**HOW TO COMPLETE THIS TASK**
The line containing "Smart Solutions" marks the start. Restate it and every following line through the end of the records exactly, and nothing else, leaving out the pictures.

****

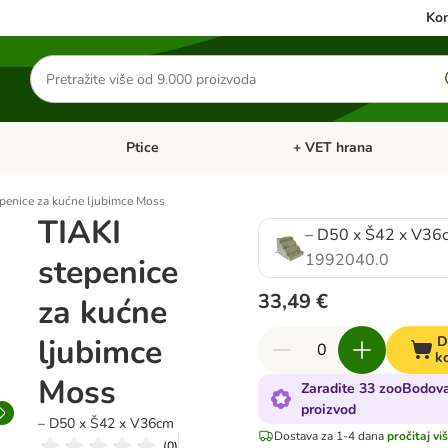
Kon
Traži
proizvode
Ptice
+ VET hrana
: Mačke
Pregled kategorija: Male životinje
Pregled kategorija: Ptice
epenice za kućne ljubimce Moss
TIAKI
– D50 x Š42 x V36
1992040.0
stepenice
33,49 €
za kućne
ljubimce
D
k
Moss
Zaradite 33 zooBodova
proizvod
– D50 x Š42 x V36cm
Dostava za 1-4 dana
pročitaj vi
(
0
)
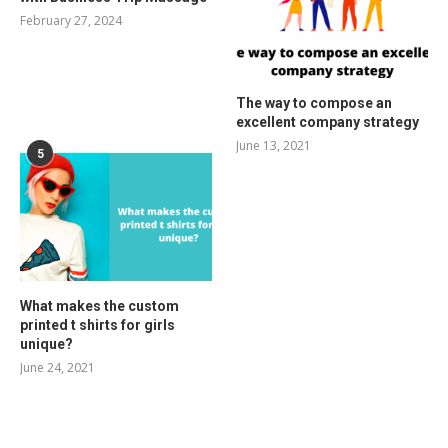
February 27, 2024
The way to compose an
excellent company strategy
June 13, 2021
5
What makes the custom
printed t shirts for girls
unique?
June 24, 2021
RELATED POSTS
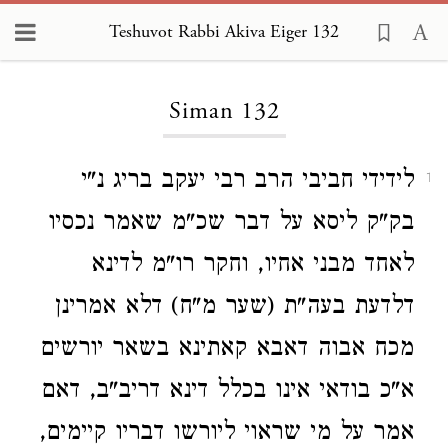
Teshuvot Rabbi Akiva Eiger 132
Loading...
Siman 132
לידידי חביבי הרב רבי יעקב בריג נ"י
1
בק"ק ליסא על דבר שכ"מ שאמר נכסיו
לאחד מבני אחיו, וחקר רו"מ לדינא
דלדעת בעה"ת (שער מ"ח) דלא אמרינן
מכח אבוה דאבא קאתינא בשאר יורשים
א"כ בודאי אינו בכלל דינא דריב"ב, דאם
אמר על מי שראוי ליורשו דבריו קיימים,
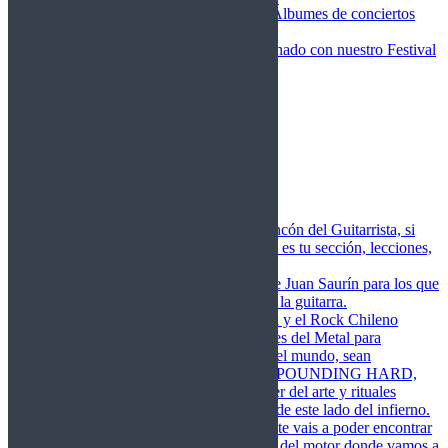
Fotos Conciertos 2026
Álbumes de conciertos
Fotos Conciertos 2027
FestivalDDM
Todas lo relacionado con nuestro Festival
Dioses del Metal
Agenda
Conciertos destacados
Actualidad
Noticias
Detector de Rock
Próximos Lanzamientos
Rockfemérides
Fragua
Cuerdas de Acero
Este es el rincón del Guitarrista, si
amas las cuerdas de acero esta es tu sección, lecciones,
libros, vídeos, consejos…
Cuerdas de Saurín
Consejos de Juan Saurín para los que
se inician en el aprendizaje de la guitarra.
POUNDING HARD
El Metal y el Rock Chileno
levanta su Estandarte en Dioses del Metal para
Glorificar las Hordas del fin del mundo, sean
Bienvenidos y Bienvenidas a POUNDING HARD,
sección que manifiesta el poder del arte y rituales
oscuros de la música extrema de este lado del infierno.
Dioses del Motor
Semanalmente vais a poder encontrar
un artículo sobre la actualidad del motor donde vamos a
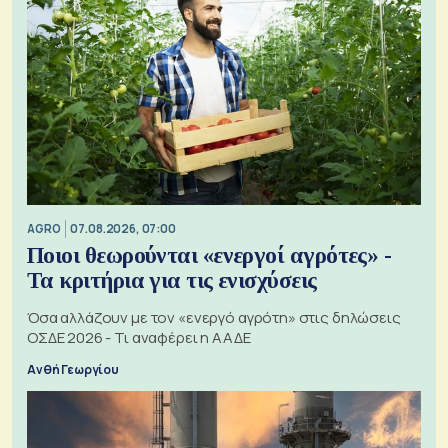
AGRO
07.08.2026, 07:00
Ποιοι θεωρούνται «ενεργοί αγρότες» -
Τα κριτήρια για τις ενισχύσεις
Όσα αλλάζουν με τον «ενεργό αγρότη» στις δηλώσεις
ΟΣΔΕ 2026 - Τι αναφέρει η ΑΑΔΕ
Ανθή Γεωργίου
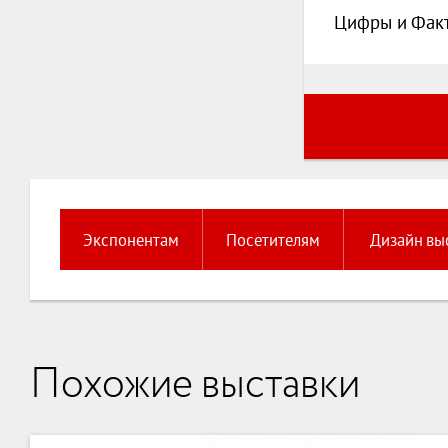
Цифры и Фак
Экспонентам
Посетителям
Дизайн вы
Похожие выставки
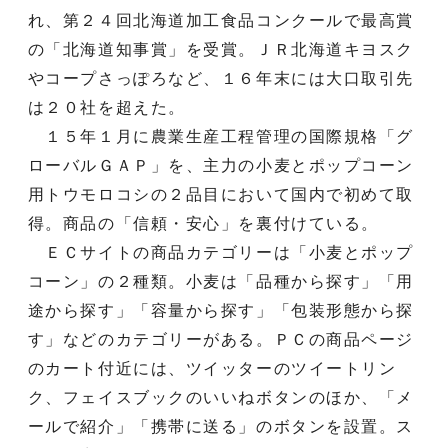
れ、第２４回北海道加工食品コンクールで最高賞
の「北海道知事賞」を受賞。ＪＲ北海道キヨスク
やコープさっぽろなど、１６年末には大口取引先
は２０社を超えた。
１５年１月に農業生産工程管理の国際規格「グ
ローバルＧＡＰ」を、主力の小麦とポップコーン
用トウモロコシの２品目において国内で初めて取
得。商品の「信頼・安心」を裏付けている。
ＥＣサイトの商品カテゴリーは「小麦とポップ
コーン」の２種類。小麦は「品種から探す」「用
途から探す」「容量から探す」「包装形態から探
す」などのカテゴリーがある。ＰＣの商品ページ
のカート付近には、ツイッターのツイートリン
ク、フェイスブックのいいねボタンのほか、「メ
ールで紹介」「携帯に送る」のボタンを設置。ス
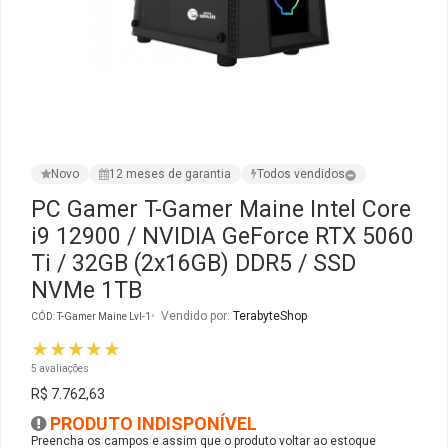
Ver Todos
Monitor Acer
SuperFrame
Gabinete Lian Li
Fonte Aerocool
Joystick e Controle
Gamdias
Monitor MSI
Suportes Monitores
Gabinete NZXT
Fonte Gigabyte
WebCam
Ver Todos
Monitor AOC
Ver Todos
Gabinete Cooler Master
Fonte Deepcool
Energia
Novo
12 meses de garantia
Todos vendidos
Monitor Gigabyte
Gabinete Corsair
Fonte ASRock
Conectividade
PC Gamer T-Gamer Maine Intel Core
i9 12900 / NVIDIA GeForce RTX 5060
Monitor LG
Gabinete Cougar
Fonte Duex
Armazenamento
Ti / 32GB (2x16GB) DDR5 / SSD
NVMe 1TB
Monitor Samsung
Gabinete Hyte
Fonte Gamdias
Cabos e Adaptadores
Vendido por:
TerabyteShop
CÓD: T-Gamer Maine Lvl-1
Suporte para Monitor
Gabinete Gamdias
Fonte Gamemax
Ver Todos
★★★★★
5 avaliações
Ver Todos
Gabinete Gamemax
Fonte Redragon
R$ 7.762,63
PRODUTO INDISPONÍVEL
Preencha os campos e assim que o produto voltar ao estoque
Gabinete Redragon
Fonte Super Flower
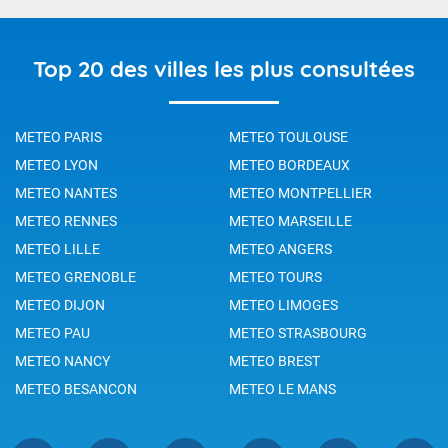
Top 20 des villes les plus consultées
METEO PARIS
METEO TOULOUSE
METEO LYON
METEO BORDEAUX
METEO NANTES
METEO MONTPELLIER
METEO RENNES
METEO MARSEILLE
METEO LILLE
METEO ANGERS
METEO GRENOBLE
METEO TOURS
METEO DIJON
METEO LIMOGES
METEO PAU
METEO STRASBOURG
METEO NANCY
METEO BREST
METEO BESANCON
METEO LE MANS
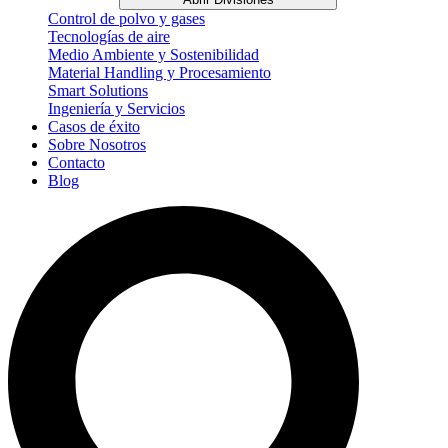
Control de polvo y gases
Tecnologías de aire
Medio Ambiente y Sostenibilidad
Material Handling y Procesamiento
Smart Solutions
Ingeniería y Servicios
Casos de éxito
Sobre Nosotros
Contacto
Blog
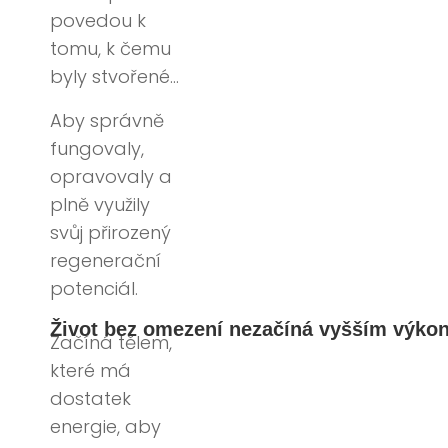
povedou k
tomu, k čemu
byly stvořené…
Aby správně
fungovaly,
opravovaly a
plně využily
svůj přirozený
regenerační
potenciál.
Život bez omezení nezačíná vyšším výko
Začíná tělem,
které má
dostatek
energie, aby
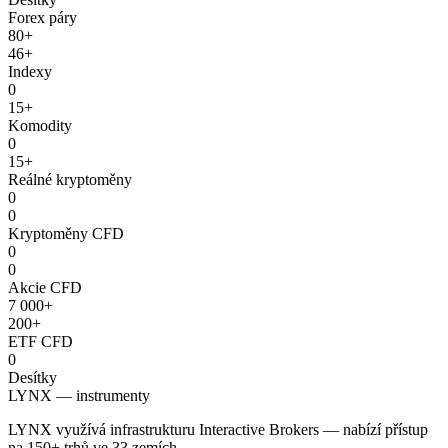
Forex páry
80+
46+
Indexy
0
15+
Komodity
0
15+
Reálné kryptoměny
0
0
Kryptoměny CFD
0
0
Akcie CFD
7 000+
200+
ETF CFD
0
Desítky
LYNX — instrumenty
LYNX využívá infrastrukturu Interactive Brokers — nabízí přístup
na 150+ trhů ve 33 zemích.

****

**RESPONSE AREA**
Smart Solutions
Ingeniería y Servicios
Casos de éxito
Sobre Nosotros
Contacto
Blog
povedou k
tomu, k čemu
byly stvořené…
Aby správně
fungovaly,
opravovaly a
plně využily
svůj přirozený
regenerační
potenciál.
Život bez omezení nezačíná vyšším výko
Začíná tělem,
které má
dostatek
energie, aby
Forex páry
80+
46+
Indexy
0
15+
Komodity
0
15+
Reálné kryptoměny
0
0
Kryptoměny CFD
0
0
Akcie CFD
7 000+
200+
ETF CFD
0
Desítky
LYNX — instrumenty
LYNX využívá infrastrukturu Interactive Brokers — nabízí přístup
na 150+ trhů ve 33 zemích.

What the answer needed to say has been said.